Later I asked Schweitzer how a Democrat could sell that energy pitch in a presidential campaign. "I can do it in a 60-second spot," he said. "Put me on the clock." And he was off to the races: "Folks, we've got a problem. We Americans use 6.5 billion bbl. of oil a year. We produce 2.5 billion ourselves. We import 4 billion from the world's worst dictators. We need to stop doing that. We can save 1 billion bbl. through conservation. Things like more efficient cars, homes and appliances. We can produce another 1 billion bbl. of biofuels with agricultural crops like corn, soybeans and canola. We can produce 2 billion bbl. a year turning our enormous coal reserves to clean-burning gas. We can achieve energy independence in 10 years, create a whole new industry with tens of thousands of high-paying jobs, and you'll never have to send your grandchildren to war in the Middle East. I'm Brian Schweitzer, and I approved this message."

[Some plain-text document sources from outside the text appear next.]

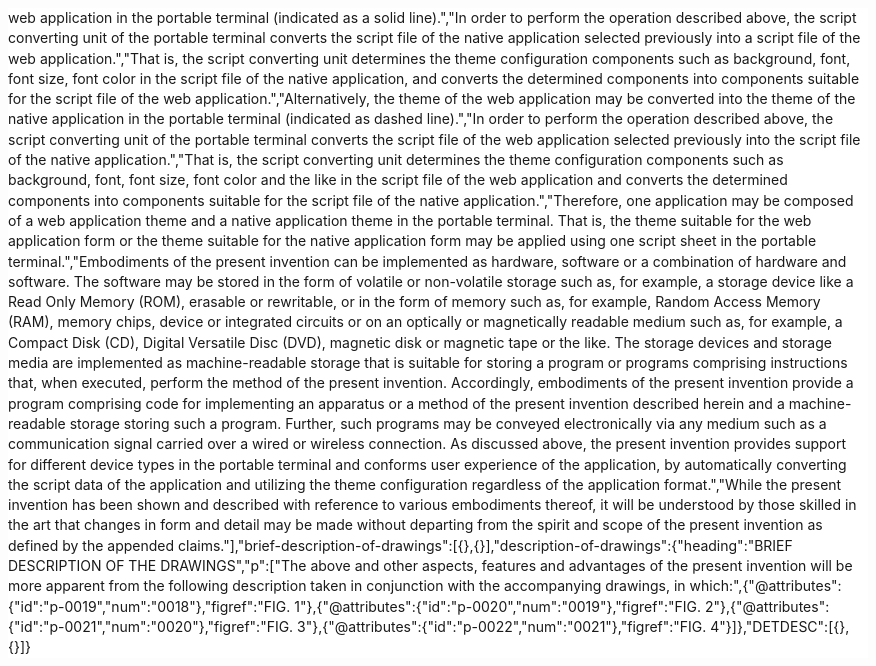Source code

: web application in the portable terminal (indicated as a solid line).","In order to perform the operation described above, the script converting unit  of the portable terminal converts the script file  of the native application selected previously into a script file  of the web application.","That is, the script converting unit  determines the theme configuration components such as background, font, font size, font color in the script file  of the native application, and converts the determined components into components suitable for the script file  of the web application.","Alternatively, the theme of the web application may be converted into the theme of the native application in the portable terminal (indicated as dashed line).","In order to perform the operation described above, the script converting unit  of the portable terminal converts the script file  of the web application selected previously into the script file  of the native application.","That is, the script converting unit  determines the theme configuration components such as background, font, font size, font color and the like in the script file  of the web application and converts the determined components into components suitable for the script file  of the native application.","Therefore, one application may be composed of a web application theme and a native application theme in the portable terminal. That is, the theme suitable for the web application form or the theme suitable for the native application form may be applied using one script sheet in the portable terminal.","Embodiments of the present invention can be implemented as hardware, software or a combination of hardware and software. The software may be stored in the form of volatile or non-volatile storage such as, for example, a storage device like a Read Only Memory (ROM), erasable or rewritable, or in the form of memory such as, for example, Random Access Memory (RAM), memory chips, device or integrated circuits or on an optically or magnetically readable medium such as, for example, a Compact Disk (CD), Digital Versatile Disc (DVD), magnetic disk or magnetic tape or the like. The storage devices and storage media are implemented as machine-readable storage that is suitable for storing a program or programs comprising instructions that, when executed, perform the method of the present invention. Accordingly, embodiments of the present invention provide a program comprising code for implementing an apparatus or a method of the present invention described herein and a machine-readable storage storing such a program. Further, such programs may be conveyed electronically via any medium such as a communication signal carried over a wired or wireless connection. As discussed above, the present invention provides support for different device types in the portable terminal and conforms user experience of the application, by automatically converting the script data of the application and utilizing the theme configuration regardless of the application format.","While the present invention has been shown and described with reference to various embodiments thereof, it will be understood by those skilled in the art that changes in form and detail may be made without departing from the spirit and scope of the present invention as defined by the appended claims."],"brief-description-of-drawings":[{},{}],"description-of-drawings":{"heading":"BRIEF DESCRIPTION OF THE DRAWINGS","p":["The above and other aspects, features and advantages of the present invention will be more apparent from the following description taken in conjunction with the accompanying drawings, in which:",{"@attributes":{"id":"p-0019","num":"0018"},"figref":"FIG. 1"},{"@attributes":{"id":"p-0020","num":"0019"},"figref":"FIG. 2"},{"@attributes":{"id":"p-0021","num":"0020"},"figref":"FIG. 3"},{"@attributes":{"id":"p-0022","num":"0021"},"figref":"FIG. 4"}]},"DETDESC":[{},{}]}
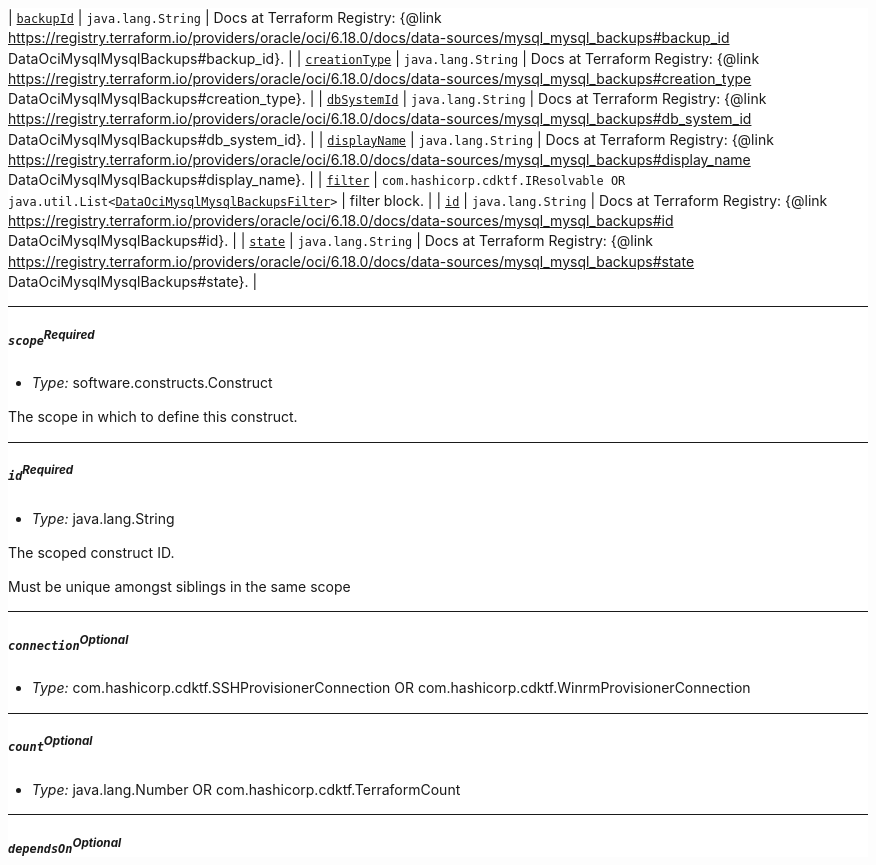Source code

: | <code><a href="#rhizo-co-terraform-provider-oci.dataOciMysqlMysqlBackups.DataOciMysqlMysqlBackups.Initializer.parameter.backupId">backupId</a></code> | <code>java.lang.String</code> | Docs at Terraform Registry: {@link https://registry.terraform.io/providers/oracle/oci/6.18.0/docs/data-sources/mysql_mysql_backups#backup_id DataOciMysqlMysqlBackups#backup_id}. |
| <code><a href="#rhizo-co-terraform-provider-oci.dataOciMysqlMysqlBackups.DataOciMysqlMysqlBackups.Initializer.parameter.creationType">creationType</a></code> | <code>java.lang.String</code> | Docs at Terraform Registry: {@link https://registry.terraform.io/providers/oracle/oci/6.18.0/docs/data-sources/mysql_mysql_backups#creation_type DataOciMysqlMysqlBackups#creation_type}. |
| <code><a href="#rhizo-co-terraform-provider-oci.dataOciMysqlMysqlBackups.DataOciMysqlMysqlBackups.Initializer.parameter.dbSystemId">dbSystemId</a></code> | <code>java.lang.String</code> | Docs at Terraform Registry: {@link https://registry.terraform.io/providers/oracle/oci/6.18.0/docs/data-sources/mysql_mysql_backups#db_system_id DataOciMysqlMysqlBackups#db_system_id}. |
| <code><a href="#rhizo-co-terraform-provider-oci.dataOciMysqlMysqlBackups.DataOciMysqlMysqlBackups.Initializer.parameter.displayName">displayName</a></code> | <code>java.lang.String</code> | Docs at Terraform Registry: {@link https://registry.terraform.io/providers/oracle/oci/6.18.0/docs/data-sources/mysql_mysql_backups#display_name DataOciMysqlMysqlBackups#display_name}. |
| <code><a href="#rhizo-co-terraform-provider-oci.dataOciMysqlMysqlBackups.DataOciMysqlMysqlBackups.Initializer.parameter.filter">filter</a></code> | <code>com.hashicorp.cdktf.IResolvable OR java.util.List<<a href="#rhizo-co-terraform-provider-oci.dataOciMysqlMysqlBackups.DataOciMysqlMysqlBackupsFilter">DataOciMysqlMysqlBackupsFilter</a>></code> | filter block. |
| <code><a href="#rhizo-co-terraform-provider-oci.dataOciMysqlMysqlBackups.DataOciMysqlMysqlBackups.Initializer.parameter.id">id</a></code> | <code>java.lang.String</code> | Docs at Terraform Registry: {@link https://registry.terraform.io/providers/oracle/oci/6.18.0/docs/data-sources/mysql_mysql_backups#id DataOciMysqlMysqlBackups#id}. |
| <code><a href="#rhizo-co-terraform-provider-oci.dataOciMysqlMysqlBackups.DataOciMysqlMysqlBackups.Initializer.parameter.state">state</a></code> | <code>java.lang.String</code> | Docs at Terraform Registry: {@link https://registry.terraform.io/providers/oracle/oci/6.18.0/docs/data-sources/mysql_mysql_backups#state DataOciMysqlMysqlBackups#state}. |

---

##### `scope`<sup>Required</sup> <a name="scope" id="rhizo-co-terraform-provider-oci.dataOciMysqlMysqlBackups.DataOciMysqlMysqlBackups.Initializer.parameter.scope"></a>

- *Type:* software.constructs.Construct

The scope in which to define this construct.

---

##### `id`<sup>Required</sup> <a name="id" id="rhizo-co-terraform-provider-oci.dataOciMysqlMysqlBackups.DataOciMysqlMysqlBackups.Initializer.parameter.id"></a>

- *Type:* java.lang.String

The scoped construct ID.

Must be unique amongst siblings in the same scope

---

##### `connection`<sup>Optional</sup> <a name="connection" id="rhizo-co-terraform-provider-oci.dataOciMysqlMysqlBackups.DataOciMysqlMysqlBackups.Initializer.parameter.connection"></a>

- *Type:* com.hashicorp.cdktf.SSHProvisionerConnection OR com.hashicorp.cdktf.WinrmProvisionerConnection

---

##### `count`<sup>Optional</sup> <a name="count" id="rhizo-co-terraform-provider-oci.dataOciMysqlMysqlBackups.DataOciMysqlMysqlBackups.Initializer.parameter.count"></a>

- *Type:* java.lang.Number OR com.hashicorp.cdktf.TerraformCount

---

##### `dependsOn`<sup>Optional</sup> <a name="dependsOn" id="rhizo-co-terraform-provider-oci.dataOciMysqlMysqlBackups.DataOciMysqlMysqlBackups.Initializer.parameter.dependsOn"></a>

He did it in about 40 seconds, according to my clock, but he was speed rapping. Which raises the question of Schweitzer's own presidential ambitions. "Heck, I just got elected in 2004," he told me last summer. "I've got to make this energy thing work in Montana first." In fact, the real flaw in the Rocky Mountain Blue electoral fantasies is that the Democrats' leading candidates, especially the junior Senator from New York, elicit groans in the Rockies. "I just don't get this Obama thing, either," says Orbanek, the Grand Junction newspaper publisher. New Mexico's popular Latino Governor Bill Richardson will probably try in 2008, but Richardson has spent most of his career in Washington and sometimes tries a bit too hard at playing the Western card: his cowboy boots are ostrich skin, which is permissible but fancy. Richardson certainly can't compete with Republicans John McCain or Mitt Romney, either of whom would easily sweep the region.

In the end, the real impact of the Rocky Mountain Democrats on their party may be more spiritual than electoral. Their informality and egalitarianism, their lack of bile, their can-do optimism stand in refreshing contrast to politics as it is practiced in our nation's capital. One night last autumn, Schweitzer took me to Jake's Restaurant in Billings, one of the better steak houses in his state. "Oh, hi, Governor," the hostess beamed. Schweitzer asked her if she had a table available. She frowned over her reservation list. "Sorry, Governor, we're full up," she said. "You want to sit in the bar?"

"Sure!" Schweitzer said, without blinking an eye. I daresay that no Governor of an East or West Coast ... or Southern state would ever get stiffed like that or take it with such equanimity. But it sure felt bracing, like a fresh wind off the prairie, like America is supposed to be.